Hi, I am using PYNQ-Z1 and I am having a weird problem. I created a system that uses DMA. Every time I try to complete an operation using some functions (I created functions to utilize PL resources), it seems like the time library needs to be imported over and over again. Moreover, the problem only occurs for the time library. Does anyone know why this is happening? Here is one of the functions that I made:
def Conv1D(channel_in, channel_out, frame_size_x, frame_size_y, frame_length, data, weight, bias):
"""
A function to perform 1D convolution. The data should comply with the Conv2D output structure.
:param frame_size_x: The size of data in x axis
:param frame_size_y: The size of data in y axis
:param frame_length: Data depth
:param channel_in: Number of input channels
:param channel_out: Number of output channels
:param data: Input data, scaled to 16 dec fixed point
:param weight: Weight values, scaled to 16 dec fixed point
:param bias: Bias values, scaled to 16 dec fixed point
"""
# Check whether the data dimension is valid
assert (frame_size_x%2 == 0), "frame_size_x is odd. Size must be an even number. Pad the data if possible."
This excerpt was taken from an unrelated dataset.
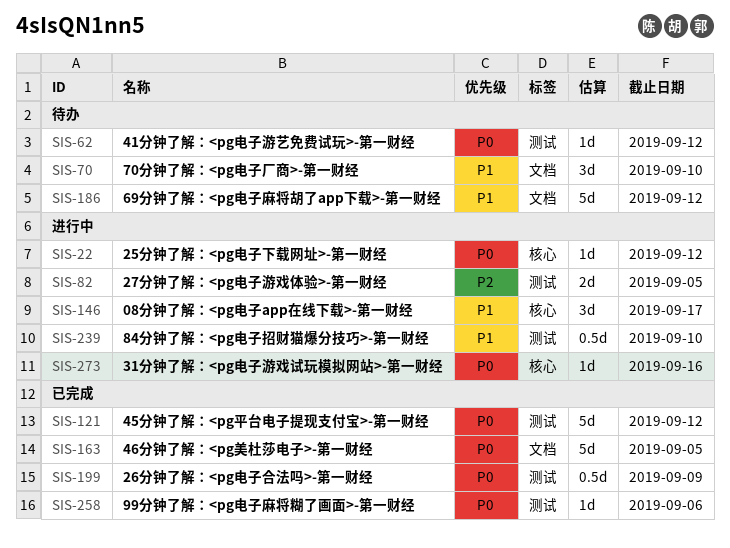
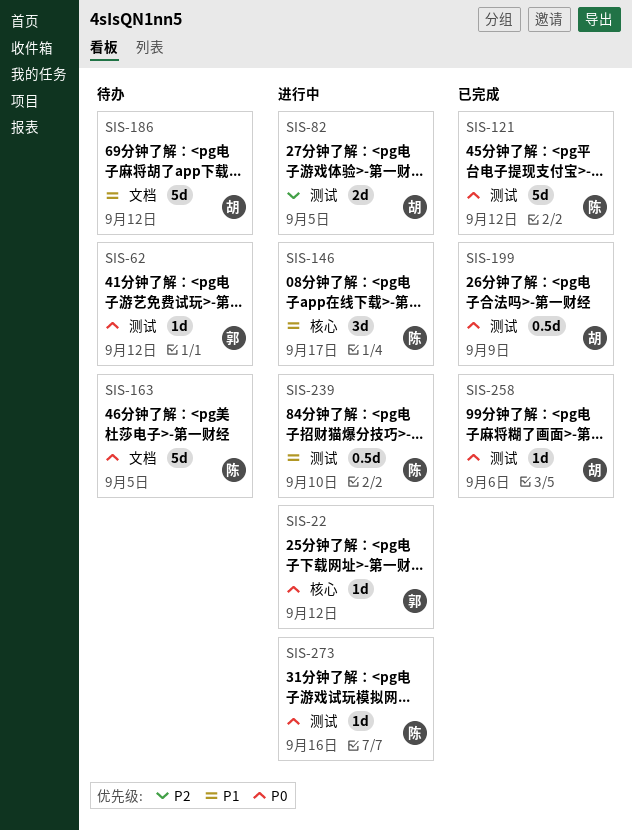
SIS-70: present -> none
SIS-163, status: 已完成 -> 待办
SIS-273, label: 核心 -> 测试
assert (frame_size_y%2 == 0), "frame_size_y is odd. Size must be an even number. Pad the data if possible."
assert (frame_size_x == frame_size_y), "frame_size_x does not comply with frame_size_y."
assert (frame_length%2 == 0), "frame_length is odd. Size must be an even number. Pad the data if possible."
assert (weight.shape == (3,1,1,channel_in,channel_out)), f"weight structure does not match the data. Given: {weight.shape}, must be: (3,1,1,{channel_in},{channel_out})."
assert (bias.shape == (channel_out,)), f"Bias structure does not match the data. Given: {bias.shape}, must be: ({channel_out})."
# Calculate memory allocation size
channel_in_size = 4*(frame_size_x//2-1)*(frame_size_y//2-1)*frame_length
channel_out_size = 4*(frame_size_x//2-1)*(frame_size_y//2-1)*(frame_length-2)
assert (data.shape == (channel_in, channel_in_size)), f"Data dimension does not match the describing arguments. Given: ({data.shape[0]},{data.shape[1]}), must be: ({channel_in}, {channel_in_size})."
# Initialize PL for 1D process
set_PL_1D(frame_size=((frame_size_x//2-1)*(frame_size_y//2-1)), frame_length=frame_length)
# Allocate memory
input_buffer = allocate(shape=(channel_in_size), dtype=np.int32)
output_list = np.zeros(shape=(channel_out,channel_out_size), dtype=np.int32)
psum_buffer = allocate(shape=(channel_out_size), dtype=np.int32)
# Initialize output values with biases
for ch_out in range(channel_out):
output_list[ch_out] += bias[ch_out]
print("Data and buffer initialization done. Process is starting ...")
time_consumed = 0
# Initialize time information variables
PL_time = 0
tic = 0
toc = 0
for ch_in in range (channel_in):
# Fetch input data
input_buffer[:] = data[ch_in][:]
for ch_out in range (channel_out):
# Start timer
tic = time.perf_counter()
# Fetch weight values
weight_list = []
for i in range(3):
weight_list.append(np.int32(weight[i][0][0][ch_in][ch_out]))
W_1D_array[:] = weight_list[:]
# Start routine
err_time = time.perf_counter()
dma_send.transfer(input_buffer)
dma_recv.transfer(psum_buffer)
# Wait until process done
while not(dma.register_map.MM2S_DMASR.Idle & dma.register_map.S2MM_DMASR.Idle):
assert ((time.perf_counter() - err_time) < 2.), f"DMA Timeout. send_idle:{dma.register_map.MM2S_DMASR.Idle}, recv_idle: {dma.register_map.S2MM_DMASR.Idle}"
pass
toc = time.perf_counter()
PL_time = (toc-tic)
# Accumulate Partial Sum
output_list[ch_out] += psum_buffer
# Stop timer
toc = time.perf_counter()
time_consumed = time_consumed + (toc-tic)
print(f"Channel input:{ch_in}, process time consumed:{time_consumed}")
# Apply ReLU at the end of the process
output_list = np.clip(output_list, 0., None)
# Delete unecessary memory allocations and return
del input_buffer, psum_buffer
return (output_list, time_consumed)